EXTRACT TO READ:
****************
A bomb blast ripped through a vegetable market in Pakistan's northwestern region in a predominantly Shia area, killing at least 22 people and wounding about 90 others.
The explosion occurred on Saturday morning at the Eidgah Market in Parachinar city, the capital of Kurram Agency, where a large number of people had gathered to buy fresh produce.
Ashiq Hussain, who was lightly wounded, was being treated in Parachinar hospital. He said he was among the people buying fruit and vegetables loaded on a van when the explosion took place.
"There was a big bang and I saw a dark cloud of smoke and dust before passing out," he said.
Hussain said he saw bleeding bodies and severed limbs and heard cries when he came back to his senses. "I was just bleeding from my leg," he said. "Thank God I am alive."
Local official Kurram Ikramullah told Al Jazeera that as many as 87 people had been wounded, some in critical condition.
****************
DATA EXTRACTS:
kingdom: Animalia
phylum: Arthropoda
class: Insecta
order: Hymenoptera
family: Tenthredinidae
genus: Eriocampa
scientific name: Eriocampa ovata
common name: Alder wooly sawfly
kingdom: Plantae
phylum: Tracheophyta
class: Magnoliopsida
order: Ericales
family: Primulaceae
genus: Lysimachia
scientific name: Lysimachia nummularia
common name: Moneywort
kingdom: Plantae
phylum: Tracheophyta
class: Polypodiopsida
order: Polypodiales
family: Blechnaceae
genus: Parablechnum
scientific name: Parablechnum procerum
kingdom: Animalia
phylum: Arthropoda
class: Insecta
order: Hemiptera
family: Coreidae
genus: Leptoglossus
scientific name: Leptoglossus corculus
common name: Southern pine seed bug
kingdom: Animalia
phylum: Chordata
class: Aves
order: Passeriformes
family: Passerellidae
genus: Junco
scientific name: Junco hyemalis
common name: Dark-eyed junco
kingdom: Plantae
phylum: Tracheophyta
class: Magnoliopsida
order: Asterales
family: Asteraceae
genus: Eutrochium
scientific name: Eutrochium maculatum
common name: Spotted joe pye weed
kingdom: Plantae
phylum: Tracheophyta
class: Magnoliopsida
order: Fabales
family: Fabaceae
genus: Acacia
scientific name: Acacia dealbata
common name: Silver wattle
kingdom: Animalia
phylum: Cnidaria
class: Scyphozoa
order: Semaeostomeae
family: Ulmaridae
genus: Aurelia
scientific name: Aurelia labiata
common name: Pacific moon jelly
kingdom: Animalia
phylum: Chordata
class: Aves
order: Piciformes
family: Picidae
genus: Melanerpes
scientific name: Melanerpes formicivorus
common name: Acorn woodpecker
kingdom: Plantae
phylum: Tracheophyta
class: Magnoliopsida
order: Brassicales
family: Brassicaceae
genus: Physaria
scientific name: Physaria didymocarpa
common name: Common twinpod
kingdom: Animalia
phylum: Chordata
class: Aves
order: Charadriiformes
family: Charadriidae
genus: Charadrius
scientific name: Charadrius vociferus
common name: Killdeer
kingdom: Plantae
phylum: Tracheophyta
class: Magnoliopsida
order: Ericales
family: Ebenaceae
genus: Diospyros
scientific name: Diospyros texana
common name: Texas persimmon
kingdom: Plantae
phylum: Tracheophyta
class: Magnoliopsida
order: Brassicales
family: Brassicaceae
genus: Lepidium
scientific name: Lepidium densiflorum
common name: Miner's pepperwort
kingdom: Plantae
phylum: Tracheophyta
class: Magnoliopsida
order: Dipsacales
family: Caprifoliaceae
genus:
****************
ACTIVITY 1:
Can you rewrite the paragraph of the report on the Parachinar bombing that begins "The explosion occurred on Saturday morning" in one shorter sentence while keeping its main facts?
ACTIVITY 2:
According to the report on the Parachinar bombing, who told Al Jazeera that as many as 87 people had been wounded?
ACTIVITY 3:
What does the report on the Parachinar bombing say Ashiq Hussain saw and heard when he came back to his senses? List every item.
The records are separate material from the report on the Parachinar bombing.

ANSWER BOX 1:
On Saturday morning, the blast hit the crowded Eidgah Market in Parachinar, capital of Kurram Agency, where many people were buying fresh produce.

ANSWER BOX 2:
Local official Kurram Ikramullah.

ANSWER BOX 3:
- Bleeding bodies
- Severed limbs
- Cries